WHAT IS BEING ASKED = Transcribe each of the entries exactly.

MATERIAL TO PROCESS =
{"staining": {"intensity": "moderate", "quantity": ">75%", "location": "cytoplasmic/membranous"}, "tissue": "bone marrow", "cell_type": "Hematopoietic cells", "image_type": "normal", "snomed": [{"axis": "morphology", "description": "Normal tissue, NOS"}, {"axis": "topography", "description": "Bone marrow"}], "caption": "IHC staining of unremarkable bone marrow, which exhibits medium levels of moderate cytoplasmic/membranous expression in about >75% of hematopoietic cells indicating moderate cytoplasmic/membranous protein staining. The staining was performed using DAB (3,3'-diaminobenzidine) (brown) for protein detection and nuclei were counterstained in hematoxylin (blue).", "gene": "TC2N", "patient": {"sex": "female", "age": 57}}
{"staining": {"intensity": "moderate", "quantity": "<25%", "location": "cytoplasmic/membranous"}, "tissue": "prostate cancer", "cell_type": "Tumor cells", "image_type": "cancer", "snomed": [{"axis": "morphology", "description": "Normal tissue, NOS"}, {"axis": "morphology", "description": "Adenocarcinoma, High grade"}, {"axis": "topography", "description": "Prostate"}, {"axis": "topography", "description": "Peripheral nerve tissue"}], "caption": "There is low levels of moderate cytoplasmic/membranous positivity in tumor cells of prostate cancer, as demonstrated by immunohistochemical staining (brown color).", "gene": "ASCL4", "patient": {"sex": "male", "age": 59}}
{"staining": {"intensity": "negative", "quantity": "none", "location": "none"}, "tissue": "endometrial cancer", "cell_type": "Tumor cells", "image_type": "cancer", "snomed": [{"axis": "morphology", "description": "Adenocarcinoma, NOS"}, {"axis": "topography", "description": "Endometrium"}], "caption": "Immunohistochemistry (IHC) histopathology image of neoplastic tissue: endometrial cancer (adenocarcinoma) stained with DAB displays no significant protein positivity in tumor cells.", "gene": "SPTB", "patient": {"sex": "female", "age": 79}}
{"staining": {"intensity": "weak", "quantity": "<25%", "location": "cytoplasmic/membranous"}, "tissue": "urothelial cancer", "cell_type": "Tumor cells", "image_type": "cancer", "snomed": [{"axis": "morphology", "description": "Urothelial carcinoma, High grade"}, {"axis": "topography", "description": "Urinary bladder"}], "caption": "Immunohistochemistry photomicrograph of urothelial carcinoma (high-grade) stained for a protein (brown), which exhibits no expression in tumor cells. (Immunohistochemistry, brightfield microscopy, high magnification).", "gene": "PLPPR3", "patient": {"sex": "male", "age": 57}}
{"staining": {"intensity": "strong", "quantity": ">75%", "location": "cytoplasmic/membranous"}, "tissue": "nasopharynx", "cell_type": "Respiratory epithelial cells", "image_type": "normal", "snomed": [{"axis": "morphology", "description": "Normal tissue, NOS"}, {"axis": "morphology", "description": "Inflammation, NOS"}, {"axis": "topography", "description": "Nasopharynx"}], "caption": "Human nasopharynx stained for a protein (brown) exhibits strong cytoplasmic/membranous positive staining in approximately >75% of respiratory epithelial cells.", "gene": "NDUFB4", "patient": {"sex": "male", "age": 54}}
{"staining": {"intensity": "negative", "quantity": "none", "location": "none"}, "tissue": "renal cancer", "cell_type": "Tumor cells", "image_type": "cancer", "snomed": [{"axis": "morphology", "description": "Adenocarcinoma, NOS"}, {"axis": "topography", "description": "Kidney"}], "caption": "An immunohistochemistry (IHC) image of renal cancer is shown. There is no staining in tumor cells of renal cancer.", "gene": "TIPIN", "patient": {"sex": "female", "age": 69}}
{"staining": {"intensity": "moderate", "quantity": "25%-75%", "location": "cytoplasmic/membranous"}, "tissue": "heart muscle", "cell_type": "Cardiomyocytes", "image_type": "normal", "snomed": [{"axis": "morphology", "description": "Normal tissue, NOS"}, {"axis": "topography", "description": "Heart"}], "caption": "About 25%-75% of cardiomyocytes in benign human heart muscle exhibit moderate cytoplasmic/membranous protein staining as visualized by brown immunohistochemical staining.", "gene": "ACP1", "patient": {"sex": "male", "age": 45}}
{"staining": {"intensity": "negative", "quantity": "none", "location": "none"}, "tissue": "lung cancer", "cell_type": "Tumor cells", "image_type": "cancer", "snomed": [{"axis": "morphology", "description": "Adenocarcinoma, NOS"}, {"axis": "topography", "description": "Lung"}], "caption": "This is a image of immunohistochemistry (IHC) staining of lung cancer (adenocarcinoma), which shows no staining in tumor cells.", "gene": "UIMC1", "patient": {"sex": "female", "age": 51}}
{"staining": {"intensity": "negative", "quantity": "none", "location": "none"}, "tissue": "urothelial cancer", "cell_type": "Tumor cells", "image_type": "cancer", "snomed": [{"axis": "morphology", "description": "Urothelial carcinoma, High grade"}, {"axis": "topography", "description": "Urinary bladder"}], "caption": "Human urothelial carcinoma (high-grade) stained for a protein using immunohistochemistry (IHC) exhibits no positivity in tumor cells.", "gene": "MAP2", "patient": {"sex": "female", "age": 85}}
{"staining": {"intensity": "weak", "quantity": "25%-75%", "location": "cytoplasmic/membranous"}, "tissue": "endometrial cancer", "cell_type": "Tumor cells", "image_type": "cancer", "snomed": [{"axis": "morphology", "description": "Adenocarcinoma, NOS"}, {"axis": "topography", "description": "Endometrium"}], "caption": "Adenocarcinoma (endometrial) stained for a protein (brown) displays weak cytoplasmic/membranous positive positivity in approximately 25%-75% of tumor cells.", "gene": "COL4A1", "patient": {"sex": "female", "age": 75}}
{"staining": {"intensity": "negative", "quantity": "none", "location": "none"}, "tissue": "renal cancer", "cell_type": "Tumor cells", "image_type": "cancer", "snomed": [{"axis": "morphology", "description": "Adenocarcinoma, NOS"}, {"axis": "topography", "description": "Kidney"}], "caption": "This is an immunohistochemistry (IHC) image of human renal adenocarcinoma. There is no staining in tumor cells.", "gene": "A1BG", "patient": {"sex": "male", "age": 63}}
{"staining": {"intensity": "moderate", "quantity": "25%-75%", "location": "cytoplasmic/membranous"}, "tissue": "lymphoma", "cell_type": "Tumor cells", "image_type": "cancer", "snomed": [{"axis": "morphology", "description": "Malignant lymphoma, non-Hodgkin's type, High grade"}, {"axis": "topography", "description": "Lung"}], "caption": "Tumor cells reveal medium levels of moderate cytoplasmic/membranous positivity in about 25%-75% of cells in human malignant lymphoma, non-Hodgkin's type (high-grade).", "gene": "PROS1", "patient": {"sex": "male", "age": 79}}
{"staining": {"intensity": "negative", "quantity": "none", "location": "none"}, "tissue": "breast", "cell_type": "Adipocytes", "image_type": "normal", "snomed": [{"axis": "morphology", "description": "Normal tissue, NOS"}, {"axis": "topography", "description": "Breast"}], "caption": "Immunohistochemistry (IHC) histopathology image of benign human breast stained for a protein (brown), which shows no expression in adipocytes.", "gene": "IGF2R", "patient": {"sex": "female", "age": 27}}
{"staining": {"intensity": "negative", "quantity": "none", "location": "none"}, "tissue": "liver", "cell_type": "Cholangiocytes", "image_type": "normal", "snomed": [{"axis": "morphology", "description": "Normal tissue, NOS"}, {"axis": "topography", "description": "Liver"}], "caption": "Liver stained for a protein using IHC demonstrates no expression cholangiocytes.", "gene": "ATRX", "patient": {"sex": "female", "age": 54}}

ANSWER TO THE PROBLEM =
{"staining": {"intensity": "moderate", "quantity": ">75%", "location": "cytoplasmic/membranous"}, "tissue": "bone marrow", "cell_type": "Hematopoietic cells", "image_type": "normal", "snomed": [{"axis": "morphology", "description": "Normal tissue, NOS"}, {"axis": "topography", "description": "Bone marrow"}], "caption": "IHC staining of unremarkable bone marrow, which exhibits medium levels of moderate cytoplasmic/membranous expression in about >75% of hematopoietic cells indicating moderate cytoplasmic/membranous protein staining. The staining was performed using DAB (3,3'-diaminobenzidine) (brown) for protein detection and nuclei were counterstained in hematoxylin (blue).", "gene": "TC2N", "patient": {"sex": "female", "age": 57}}
{"staining": {"intensity": "moderate", "quantity": "<25%", "location": "cytoplasmic/membranous"}, "tissue": "prostate cancer", "cell_type": "Tumor cells", "image_type": "cancer", "snomed": [{"axis": "morphology", "description": "Normal tissue, NOS"}, {"axis": "morphology", "description": "Adenocarcinoma, High grade"}, {"axis": "topography", "description": "Prostate"}, {"axis": "topography", "description": "Peripheral nerve tissue"}], "caption": "There is low levels of moderate cytoplasmic/membranous positivity in tumor cells of prostate cancer, as demonstrated by immunohistochemical staining (brown color).", "gene": "ASCL4", "patient": {"sex": "male", "age": 59}}
{"staining": {"intensity": "negative", "quantity": "none", "location": "none"}, "tissue": "endometrial cancer", "cell_type": "Tumor cells", "image_type": "cancer", "snomed": [{"axis": "morphology", "description": "Adenocarcinoma, NOS"}, {"axis": "topography", "description": "Endometrium"}], "caption": "Immunohistochemistry (IHC) histopathology image of neoplastic tissue: endometrial cancer (adenocarcinoma) stained with DAB displays no significant protein positivity in tumor cells.", "gene": "SPTB", "patient": {"sex": "female", "age": 79}}
{"staining": {"intensity": "weak", "quantity": "<25%", "location": "cytoplasmic/membranous"}, "tissue": "urothelial cancer", "cell_type": "Tumor cells", "image_type": "cancer", "snomed": [{"axis": "morphology", "description": "Urothelial carcinoma, High grade"}, {"axis": "topography", "description": "Urinary bladder"}], "caption": "Immunohistochemistry photomicrograph of urothelial carcinoma (high-grade) stained for a protein (brown), which exhibits no expression in tumor cells. (Immunohistochemistry, brightfield microscopy, high magnification).", "gene": "PLPPR3", "patient": {"sex": "male", "age": 57}}
{"staining": {"intensity": "strong", "quantity": ">75%", "location": "cytoplasmic/membranous"}, "tissue": "nasopharynx", "cell_type": "Respiratory epithelial cells", "image_type": "normal", "snomed": [{"axis": "morphology", "description": "Normal tissue, NOS"}, {"axis": "morphology", "description": "Inflammation, NOS"}, {"axis": "topography", "description": "Nasopharynx"}], "caption": "Human nasopharynx stained for a protein (brown) exhibits strong cytoplasmic/membranous positive staining in approximately >75% of respiratory epithelial cells.", "gene": "NDUFB4", "patient": {"sex": "male", "age": 54}}
{"staining": {"intensity": "negative", "quantity": "none", "location": "none"}, "tissue": "renal cancer", "cell_type": "Tumor cells", "image_type": "cancer", "snomed": [{"axis": "morphology", "description": "Adenocarcinoma, NOS"}, {"axis": "topography", "description": "Kidney"}], "caption": "An immunohistochemistry (IHC) image of renal cancer is shown. There is no staining in tumor cells of renal cancer.", "gene": "TIPIN", "patient": {"sex": "female", "age": 69}}
{"staining": {"intensity": "moderate", "quantity": "25%-75%", "location": "cytoplasmic/membranous"}, "tissue": "heart muscle", "cell_type": "Cardiomyocytes", "image_type": "normal", "snomed": [{"axis": "morphology", "description": "Normal tissue, NOS"}, {"axis": "topography", "description": "Heart"}], "caption": "About 25%-75% of cardiomyocytes in benign human heart muscle exhibit moderate cytoplasmic/membranous protein staining as visualized by brown immunohistochemical staining.", "gene": "ACP1", "patient": {"sex": "male", "age": 45}}
{"staining": {"intensity": "negative", "quantity": "none", "location": "none"}, "tissue": "lung cancer", "cell_type": "Tumor cells", "image_type": "cancer", "snomed": [{"axis": "morphology", "description": "Adenocarcinoma, NOS"}, {"axis": "topography", "description": "Lung"}], "caption": "This is a image of immunohistochemistry (IHC) staining of lung cancer (adenocarcinoma), which shows no staining in tumor cells.", "gene": "UIMC1", "patient": {"sex": "female", "age": 51}}
{"staining": {"intensity": "negative", "quantity": "none", "location": "none"}, "tissue": "urothelial cancer", "cell_type": "Tumor cells", "image_type": "cancer", "snomed": [{"axis": "morphology", "description": "Urothelial carcinoma, High grade"}, {"axis": "topography", "description": "Urinary bladder"}], "caption": "Human urothelial carcinoma (high-grade) stained for a protein using immunohistochemistry (IHC) exhibits no positivity in tumor cells.", "gene": "MAP2", "patient": {"sex": "female", "age": 85}}
{"staining": {"intensity": "weak", "quantity": "25%-75%", "location": "cytoplasmic/membranous"}, "tissue": "endometrial cancer", "cell_type": "Tumor cells", "image_type": "cancer", "snomed": [{"axis": "morphology", "description": "Adenocarcinoma, NOS"}, {"axis": "topography", "description": "Endometrium"}], "caption": "Adenocarcinoma (endometrial) stained for a protein (brown) displays weak cytoplasmic/membranous positive positivity in approximately 25%-75% of tumor cells.", "gene": "COL4A1", "patient": {"sex": "female", "age": 75}}
{"staining": {"intensity": "negative", "quantity": "none", "location": "none"}, "tissue": "renal cancer", "cell_type": "Tumor cells", "image_type": "cancer", "snomed": [{"axis": "morphology", "description": "Adenocarcinoma, NOS"}, {"axis": "topography", "description": "Kidney"}], "caption": "This is an immunohistochemistry (IHC) image of human renal adenocarcinoma. There is no staining in tumor cells.", "gene": "A1BG", "patient": {"sex": "male", "age": 63}}
{"staining": {"intensity": "moderate", "quantity": "25%-75%", "location": "cytoplasmic/membranous"}, "tissue": "lymphoma", "cell_type": "Tumor cells", "image_type": "cancer", "snomed": [{"axis": "morphology", "description": "Malignant lymphoma, non-Hodgkin's type, High grade"}, {"axis": "topography", "description": "Lung"}], "caption": "Tumor cells reveal medium levels of moderate cytoplasmic/membranous positivity in about 25%-75% of cells in human malignant lymphoma, non-Hodgkin's type (high-grade).", "gene": "PROS1", "patient": {"sex": "male", "age": 79}}
{"staining": {"intensity": "negative", "quantity": "none", "location": "none"}, "tissue": "breast", "cell_type": "Adipocytes", "image_type": "normal", "snomed": [{"axis": "morphology", "description": "Normal tissue, NOS"}, {"axis": "topography", "description": "Breast"}], "caption": "Immunohistochemistry (IHC) histopathology image of benign human breast stained for a protein (brown), which shows no expression in adipocytes.", "gene": "IGF2R", "patient": {"sex": "female", "age": 27}}
{"staining": {"intensity": "negative", "quantity": "none", "location": "none"}, "tissue": "liver", "cell_type": "Cholangiocytes", "image_type": "normal", "snomed": [{"axis": "morphology", "description": "Normal tissue, NOS"}, {"axis": "topography", "description": "Liver"}], "caption": "Liver stained for a protein using IHC demonstrates no expression cholangiocytes.", "gene": "ATRX", "patient": {"sex": "female", "age": 54}}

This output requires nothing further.